How to change the length of axes for 3D plots in matplotlib [duplicate]

I have this so far:
x,y,z = data.nonzero()
fig = plt.figure()
ax = fig.add_subplot(111, projection='3d')
ax.scatter(x, y, z, zdir='z', c= 'red')
plt.savefig("plot.png")
Which creates:
What I'd like to do is stretch this out to make the Z axis 9 times taller and keep X and Y the same. I'd like to keep the same coordinates though.
So far I tried this guy:
fig = plt.figure(figsize=(4.,35.))
But that just stretches out the plot.png image.
The code example below provides a way to scale each axis relative to the others. However, to do so you need to modify the Axes3D.get_proj function. Below is an example based on the example provided by matplot lib: http://matplotlib.org/1.4.0/mpl_toolkits/mplot3d/tutorial.html#line-plots
(There is a shorter version at the end of this answer)
from mpl_toolkits.mplot3d.axes3d import Axes3D
from mpl_toolkits.mplot3d import proj3d
import matplotlib as mpl
import numpy as np
import matplotlib.pyplot as plt
#Make sure these are floating point values:
scale_x = 1.0
scale_y = 2.0
scale_z = 3.0
#Axes are scaled down to fit in scene
max_scale=max(scale_x, scale_y, scale_z)
scale_x=scale_x/max_scale
scale_y=scale_y/max_scale
scale_z=scale_z/max_scale
#Create scaling matrix
scale = np.array([[scale_x,0,0,0],
[0,scale_y,0,0],
[0,0,scale_z,0],
[0,0,0,1]])
print scale
def get_proj_scale(self):
"""
Create the projection matrix from the current viewing position.
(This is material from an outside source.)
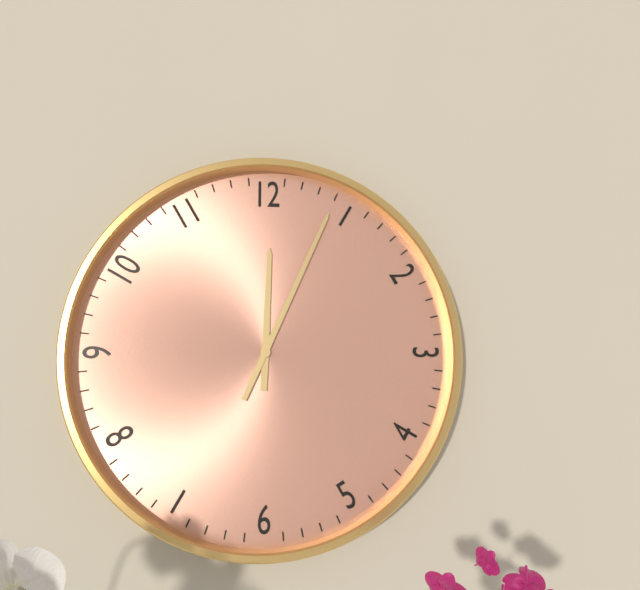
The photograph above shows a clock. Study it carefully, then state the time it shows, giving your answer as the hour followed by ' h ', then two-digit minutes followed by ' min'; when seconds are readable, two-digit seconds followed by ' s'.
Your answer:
12 h 04 min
elev stores the elevation angle in the z plane
azim stores the azimuth angle in the x,y plane
dist is the distance of the eye viewing point from the object
point.
"""
relev, razim = np.pi * self.elev/180, np.pi * self.azim/180
xmin, xmax = self.get_xlim3d()
ymin, ymax = self.get_ylim3d()
zmin, zmax = self.get_zlim3d()
# transform to uniform world coordinates 0-1.0,0-1.0,0-1.0
worldM = proj3d.world_transformation(
xmin, xmax,
ymin, ymax,
zmin, zmax)
# look into the middle of the new coordinates
R = np.array([0.5, 0.5, 0.5])
xp = R[0] + np.cos(razim) * np.cos(relev) * self.dist
yp = R[1] + np.sin(razim) * np.cos(relev) * self.dist
zp = R[2] + np.sin(relev) * self.dist
E = np.array((xp, yp, zp))
self.eye = E
self.vvec = R - E
self.vvec = self.vvec / proj3d.mod(self.vvec)
if abs(relev) > np.pi/2:
# upside down
V = np.array((0, 0, -1))
else:
V = np.array((0, 0, 1))
zfront, zback = -self.dist, self.dist
viewM = proj3d.view_transformation(E, R, V)
perspM = proj3d.persp_transformation(zfront, zback)
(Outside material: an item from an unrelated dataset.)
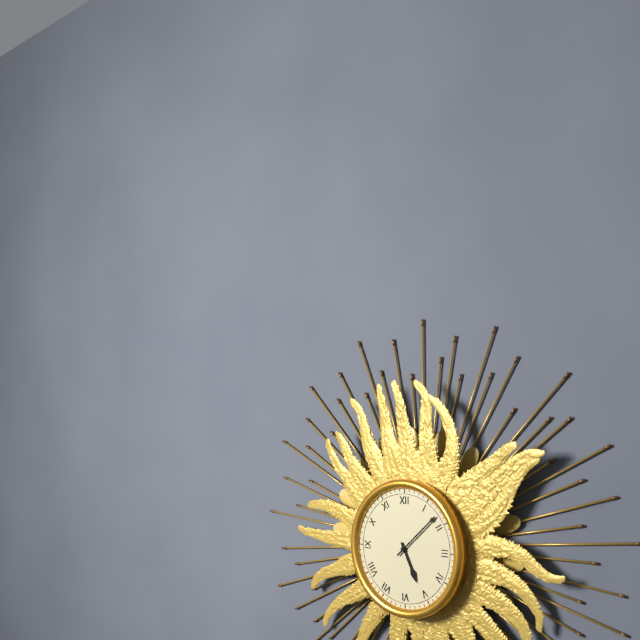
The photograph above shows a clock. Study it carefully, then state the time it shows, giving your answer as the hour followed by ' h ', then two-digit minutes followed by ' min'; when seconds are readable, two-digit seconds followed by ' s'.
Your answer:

M0 = np.dot(viewM, worldM)
M = np.dot(perspM, M0)
return np.dot(M, scale);
Axes3D.get_proj=get_proj_scale
"""
You need to include all the code above.
From here on you should be able to plot as usual.
"""
mpl.rcParams['legend.fontsize'] = 10
fig = plt.figure(figsize=(5,5))
ax = fig.gca(projection='3d')
theta = np.linspace(-4 * np.pi, 4 * np.pi, 100)
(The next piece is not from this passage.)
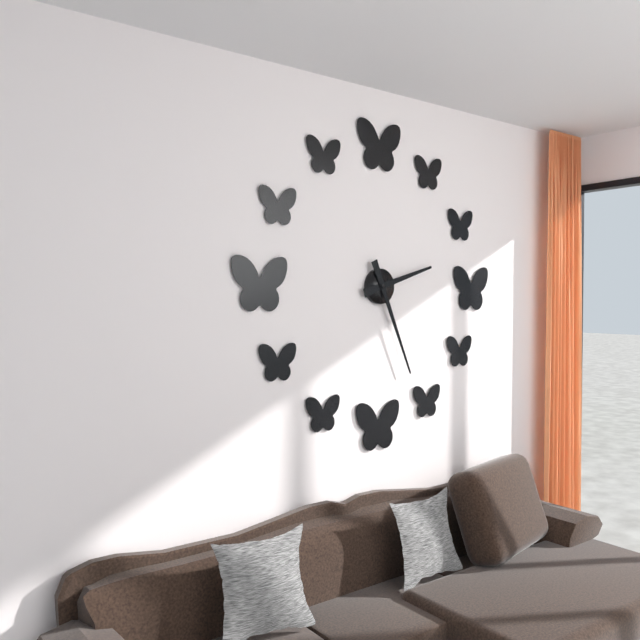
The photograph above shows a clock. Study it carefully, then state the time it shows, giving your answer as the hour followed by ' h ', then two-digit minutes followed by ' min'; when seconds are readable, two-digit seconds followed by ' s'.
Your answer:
2 h 26 min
z = np.linspace(-2, 2, 100)
r = z**2 + 1
x = r * np.sin(theta)
y = r * np.cos(theta)
ax.plot(x, y, z, label='parametric curve')
ax.legend()
plt.show()
Standard output:
Scaled by (1, 2, 3):
Scaled by (1, 1, 3):
The reason I particularly like this method,
Swap z and x, scale by (3, 1, 1):
Below is a shorter version of the code.
from mpl_toolkits.mplot3d.axes3d import Axes3D
from mpl_toolkits.mplot3d import proj3d
import matplotlib as mpl
import numpy as np
import matplotlib.pyplot as plt
mpl.rcParams['legend.fontsize'] = 10
fig = plt.figure(figsize=(5,5))
ax = fig.gca(projection='3d')
theta = np.linspace(-4 * np.pi, 4 * np.pi, 100)
z = np.linspace(-2, 2, 100)
r = z**2 + 1
x = r * np.sin(theta)
y = r * np.cos(theta)
"""
Scaling is done from here...
"""
x_scale=1
y_scale=1
z_scale=2
scale=np.diag([x_scale, y_scale, z_scale, 1.0])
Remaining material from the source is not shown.